Roma, 14 nov – È sicuramente vero che la vittoria di Trump non deve indurre a facili scorciatoie in casa nostra, tipo un trumpismo caricaturale che del tycoon riprenda gli aspetti tipicamente americani, i più chiassosi ma anche i più superficiali. È altresì vero, però, che il messaggio che arriva dagli Usa, ma anche dall’Inghilterra, dalla Francia, dall’Austria e un po’ da ogni angolo d’Europa ci dà almeno una lezione chiara: esistono un proletariato e una classe media “autoctoni” dimenticati dalle élite e che cercano chi si faccia carico delle loro speranze e delle loro sofferenze con toni radicali. E cosa risponde il centrodestra italiano a tale ventata globale? Con l’unione moderata capitanata da Stefano Parisi.
Uno coinvolgente come una cartella esattoriale, che incarna il grigiore di una presunta borghesia “rispettabile” e “anglosassone” che nessuno rispetta più dall’Ottocento e che anche gli anglosassoni hanno mandato a quel paese. E, paradossalmente, Parisi prova pure, in un’intervista al Corriere della Sera, a cavalcare senza tanta convinzione il fenomeno Trump, spiegandoci che “dopo la vittoria di Trump negli Usa è sempre più evidente come la sinistra non sia stata in grado di capire il malessere, l’insicurezza, l’impoverimento, le paure di intere comunità”. Ma, attenzione, “se l’alternativa non può essere Grillo, non può esserlo nemmeno un centrodestra guidato da Salvini con i suoi slogan e le sue ruspe. FI e i moderati sono a questo bivio: imboccando la via indicata dalla Lega ci si schianta, scegliendone un’altra ci si candida a vincere”.
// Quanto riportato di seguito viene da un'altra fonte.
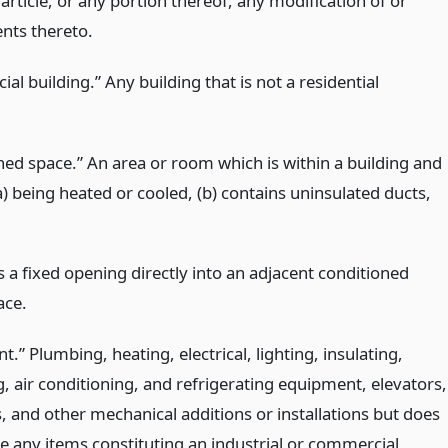
s article, or any portion thereof, any modification of or
ts thereto.
l building.” Any building that is not a residential
ned space.” An area or room which is within a building and
a) being heated or cooled, (b) contains uninsulated ducts,
s a fixed opening directly into an adjacent conditioned
ace.
.” Plumbing, heating, electrical, lighting, insulating,
g, air conditioning, and refrigerating equipment, elevators,
, and other mechanical additions or installations but does
de any items constituting an industrial or commercial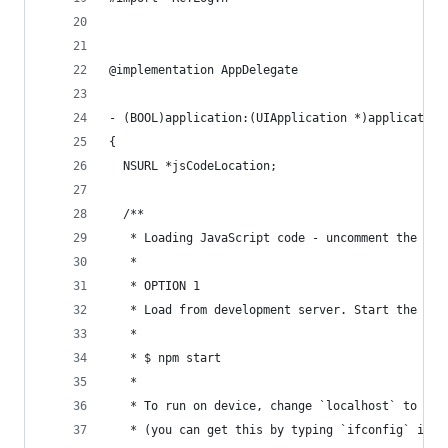
@implementation AppDelegate
- (BOOL)application:(UIApplication *)application
{
  NSURL *jsCodeLocation;
  /**
   * Loading JavaScript code - uncomment the one
   *
   * OPTION 1
   * Load from development server. Start the ser
   *
   * $ npm start
   *
   * To run on device, change `localhost` to the
   * (you can get this by typing `ifconfig` into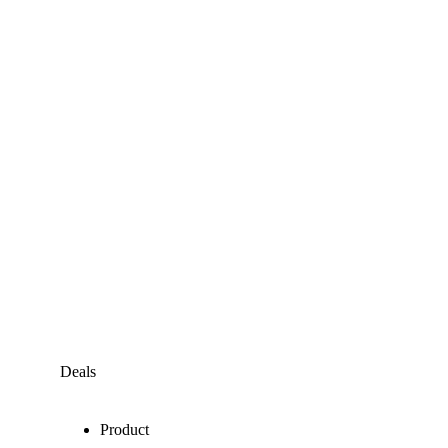
Deals
Product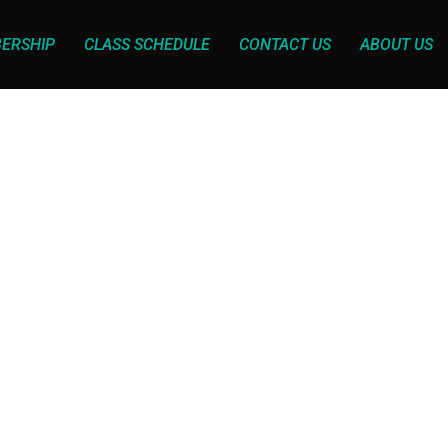
ERSHIP
CLASS SCHEDULE
CONTACT US
ABOUT US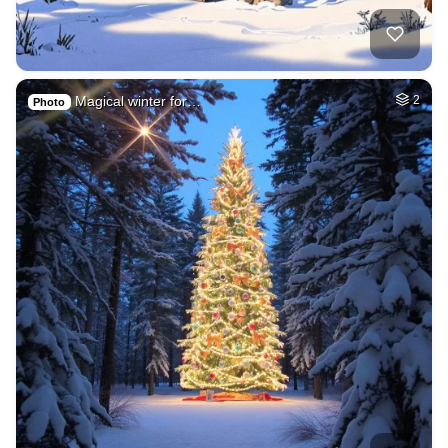
Magical winter for…
2
Photo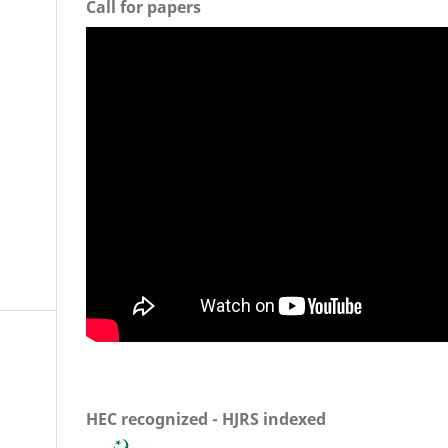
Call for papers
HEC recognized - HJRS indexed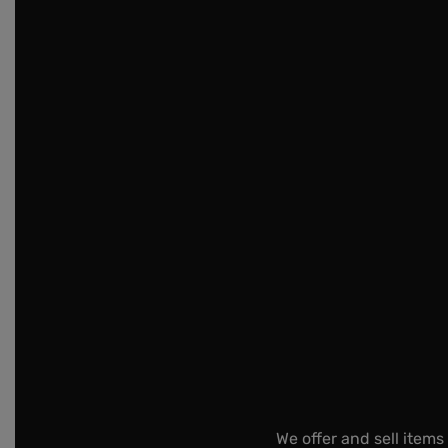
We offer and sell items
Richiamarsi a Trump per rivendicare ancora la rappresentanza dei fantomatici “moderati” è un colpo che ha del fantascientifico. E ancora: “Io non sono di FI, non ci sono entrato quando mi chiesero di fare il coordinatore e non ci entrerò. E non penso all’ennesimo partitello, ma a qualcosa di più grande. I partiti per come li abbiamo conosciuti sono finiti, la vittoria di Trump insegna. Il processo di ricostruzione dell’area liberale e popolare va fatto oltre FI, perché lì dentro tante persone non ci entrerebbero mai”. Continua, quindi, il gioco di citare Trump per rivendicare l’esatto contrario. Del resto, se i partiti sono finiti è appunto in direzione di figure carismatiche che sappiano intercettare una certa rabbia, non in quella di burocrati liberali senza alcuno spessore politico. E poi, se vuole essere Trump, Parisi si faccia almeno il ciuffo arancione.